__Data under study__.
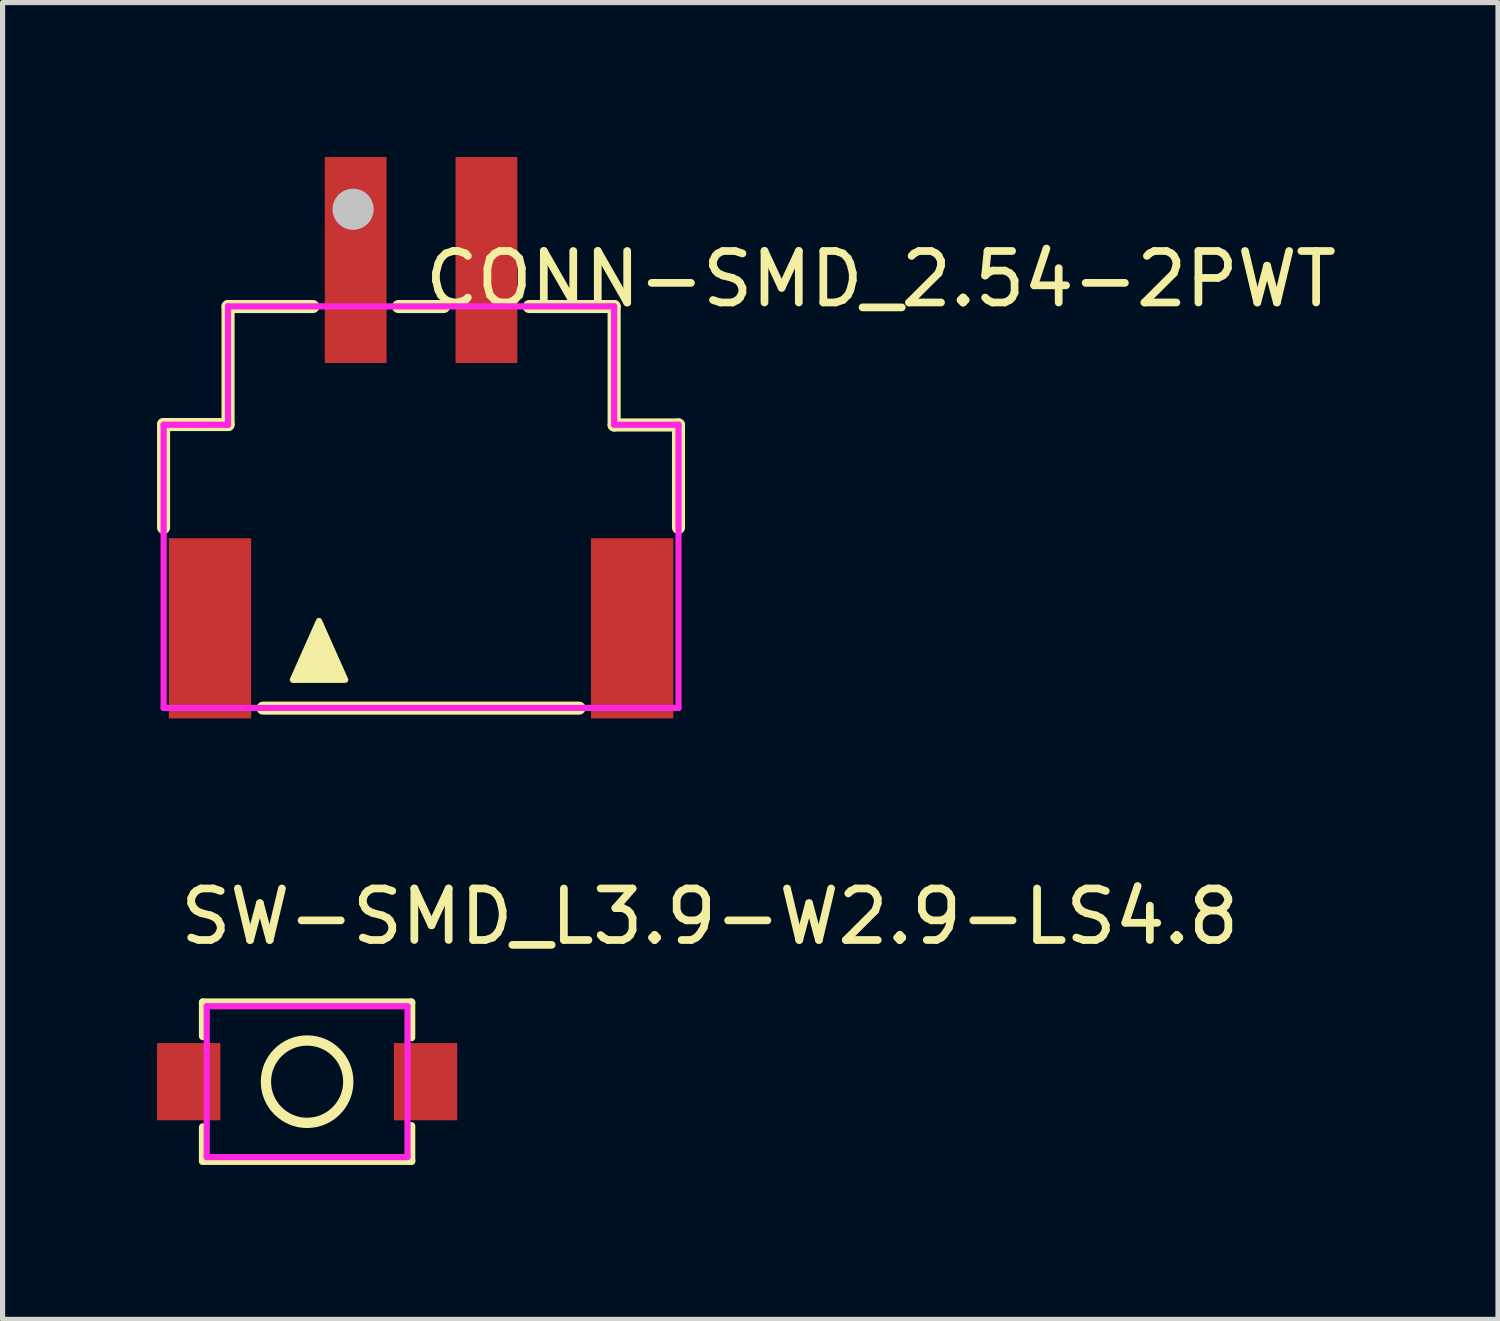
<source format=kicad_pcb>
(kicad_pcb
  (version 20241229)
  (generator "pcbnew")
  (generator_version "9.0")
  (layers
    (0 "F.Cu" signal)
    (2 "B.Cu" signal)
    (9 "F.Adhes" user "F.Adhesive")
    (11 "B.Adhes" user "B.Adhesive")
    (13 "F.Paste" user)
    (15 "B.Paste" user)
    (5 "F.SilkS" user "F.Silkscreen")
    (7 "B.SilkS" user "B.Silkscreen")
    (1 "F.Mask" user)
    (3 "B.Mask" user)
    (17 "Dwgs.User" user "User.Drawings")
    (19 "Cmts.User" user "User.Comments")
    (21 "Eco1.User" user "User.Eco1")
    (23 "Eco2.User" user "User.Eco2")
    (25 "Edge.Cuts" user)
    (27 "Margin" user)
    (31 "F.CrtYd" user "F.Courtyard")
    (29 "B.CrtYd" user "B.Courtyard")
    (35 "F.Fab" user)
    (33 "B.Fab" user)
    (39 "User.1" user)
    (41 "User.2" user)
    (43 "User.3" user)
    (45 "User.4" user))
  (footprint "SW-SMD_L3.9-W2.9-LS4.8"
    (layer "F.Cu")
    (at 2.915 17.959)
    (property "Reference" "SW-SMD_L3.9-W2.9-LS4.8" (at -2.54 -3.207 0) (layer "F.SilkS") (effects (font (size 1 1) (thickness 0.15)) (justify left)))
    (attr through_hole)
    (fp_line (start -2.026 -1.541) (end -2.026 -0.883) (stroke (width 0.152) (type solid)) (layer "F.SilkS"))
    (fp_line (start -2.026 1.541) (end -2.026 0.883) (stroke (width 0.152) (type solid)) (layer "F.SilkS"))
    (fp_line (start 2.026 -1.541) (end -2.026 -1.541) (stroke (width 0.152) (type solid)) (layer "F.SilkS"))
    (fp_line (start 2.026 -0.859) (end 2.026 -1.541) (stroke (width 0.15) (type solid)) (layer "F.SilkS"))
    (fp_line (start 2.026 1.541) (end -2.026 1.541) (stroke (width 0.152) (type solid)) (layer "F.SilkS"))
    (fp_line (start 2.026 1.541) (end 2.026 0.859) (stroke (width 0.15) (type solid)) (layer "F.SilkS"))
    (fp_circle (center 0 0) (end 0.8 0) (stroke (width 0.2) (type solid)) (fill no) (layer "F.SilkS"))
    (fp_circle (center -2.5 1.465) (end -2.47 1.465) (stroke (width 0.06) (type solid)) (fill no) (layer "Eco2.User"))
    (fp_poly (pts (xy -1.9 0.7) (xy -2.4 0.7) (xy -2.4 -0.7) (xy -1.9 -0.7)) (stroke (width 0.12) (type solid)) (fill no) (layer "Eco2.User"))
    (fp_poly (pts (xy 1.9 -0.7) (xy 2.4 -0.7) (xy 2.4 0.7) (xy 1.9 0.7)) (stroke (width 0.12) (type solid)) (fill no) (layer "Eco2.User"))
    (fp_line (start -1.95 -1.465) (end 1.95 -1.465) (stroke (width 0.12) (type solid)) (layer "F.CrtYd"))
    (fp_line (start -1.95 1.465) (end -1.95 -1.465) (stroke (width 0.12) (type solid)) (layer "F.CrtYd"))
    (fp_line (start 1.95 -1.465) (end 1.95 1.465) (stroke (width 0.12) (type solid)) (layer "F.CrtYd"))
    (fp_line (start 1.95 1.465) (end -1.95 1.465) (stroke (width 0.12) (type solid)) (layer "F.CrtYd"))
    (pad "1" smd rect (at -2.3 0) (size 1.23 1.5) (layers "F.Cu" "F.Mask" "F.Paste"))
    (pad "2" smd rect (at 2.3 0) (size 1.23 1.5) (layers "F.Cu" "F.Mask" "F.Paste")))
  (footprint "CONN-SMD_2.54-2PWT"
    (layer "F.Cu")
    (at 5.128 5.577)
    (property "Reference" "CONN-SMD_2.54-2PWT" (at 0 -3.207 0) (layer "F.SilkS") (effects (font (size 1 1) (thickness 0.15)) (justify left)))
    (attr through_hole)
    (fp_line (start -5.001 -0.382) (end -5.001 1.619) (stroke (width 0.254) (type solid)) (layer "F.SilkS"))
    (fp_line (start -3.749 -2.673) (end -3.749 -0.382) (stroke (width 0.254) (type solid)) (layer "F.SilkS"))
    (fp_line (start -3.749 -0.382) (end -5.001 -0.382) (stroke (width 0.254) (type solid)) (layer "F.SilkS"))
    (fp_line (start -3.069 5.127) (end 3.069 5.127) (stroke (width 0.254) (type solid)) (layer "F.SilkS"))
    (fp_line (start -2.101 -2.673) (end -3.749 -2.673) (stroke (width 0.254) (type solid)) (layer "F.SilkS"))
    (fp_line (start 0.439 -2.673) (end -0.439 -2.673) (stroke (width 0.254) (type solid)) (layer "F.SilkS"))
    (fp_line (start 3.75 -2.673) (end 2.101 -2.673) (stroke (width 0.254) (type solid)) (layer "F.SilkS"))
    (fp_line (start 3.75 -0.373) (end 3.75 -2.673) (stroke (width 0.254) (type solid)) (layer "F.SilkS"))
    (fp_line (start 5 -0.373) (end 3.75 -0.373) (stroke (width 0.254) (type solid)) (layer "F.SilkS"))
    (fp_line (start 5 -0.373) (end 5 1.619) (stroke (width 0.254) (type solid)) (layer "F.SilkS"))
    (fp_poly (pts (xy -2.49 4.577) (xy -1.601 4.577) (xy -1.474 4.577) (xy -1.982 3.434)) (stroke (width 0.12) (type solid)) (fill yes) (layer "F.SilkS"))
    (fp_circle (center -1.32 -4.563) (end -1.12 -4.563) (stroke (width 0.4) (type solid)) (fill no) (layer "Dwgs.User"))
    (fp_circle (center -5 -5.077) (end -4.97 -5.077) (stroke (width 0.06) (type solid)) (fill no) (layer "Eco2.User"))
    (fp_poly (pts (xy -4.3 2.723) (xy -3.9 2.723) (xy -3.9 5.123) (xy -4.3 5.123)) (stroke (width 0.12) (type solid)) (fill no) (layer "Eco2.User"))
    (fp_poly (pts (xy -1.59 -5.077) (xy -0.95 -5.077) (xy -0.95 -1.648) (xy -1.59 -1.648)) (stroke (width 0.12) (type solid)) (fill no) (layer "Eco2.User"))
    (fp_poly (pts (xy 0.95 -5.077) (xy 1.59 -5.077) (xy 1.59 -1.648) (xy 0.95 -1.648)) (stroke (width 0.12) (type solid)) (fill no) (layer "Eco2.User"))
    (fp_poly (pts (xy 3.9 2.723) (xy 4.3 2.723) (xy 4.3 5.123) (xy 3.9 5.123)) (stroke (width 0.12) (type solid)) (fill no) (layer "Eco2.User"))
    (fp_line (start -5 -0.377) (end -3.75 -0.377) (stroke (width 0.12) (type solid)) (layer "F.CrtYd"))
    (fp_line (start -5 5.123) (end -5 -0.377) (stroke (width 0.12) (type solid)) (layer "F.CrtYd"))
    (fp_line (start -3.75 -2.677) (end 3.75 -2.677) (stroke (width 0.12) (type solid)) (layer "F.CrtYd"))
    (fp_line (start -3.75 -0.377) (end -3.75 -2.677) (stroke (width 0.12) (type solid)) (layer "F.CrtYd"))
    (fp_line (start 3.75 -2.677) (end 3.75 -0.377) (stroke (width 0.12) (type solid)) (layer "F.CrtYd"))
    (fp_line (start 3.75 -0.377) (end 5 -0.377) (stroke (width 0.12) (type solid)) (layer "F.CrtYd"))
    (fp_line (start 5 -0.377) (end 5 5.123) (stroke (width 0.12) (type solid)) (layer "F.CrtYd"))
    (fp_line (start 5 5.123) (end -5 5.123) (stroke (width 0.12) (type solid)) (layer "F.CrtYd"))
    (pad "1" smd rect (at -1.27 -3.577) (size 1.2 4) (layers "F.Cu" "F.Mask" "F.Paste"))
    (pad "2" smd rect (at 1.27 -3.577) (size 1.2 4) (layers "F.Cu" "F.Mask" "F.Paste"))
    (pad "3" smd rect (at 4.1 3.577) (size 1.6 3.5) (layers "F.Cu" "F.Mask" "F.Paste"))
    (pad "4" smd rect (at -4.1 3.577) (size 1.6 3.5) (layers "F.Cu" "F.Mask" "F.Paste")))
  (gr_rect
    (start -3 -3)
    (end 26.045 22.576)
    (stroke (width 0.1) (type default))
    (fill no)
    (layer "Edge.Cuts")))
</source>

__What the exercise asks__. Using the listing above, gather each line that holds the string "Silkscreen" and copy it.

__Response area__.
    (5 "F.SilkS" user "F.Silkscreen")
    (7 "B.SilkS" user "B.Silkscreen")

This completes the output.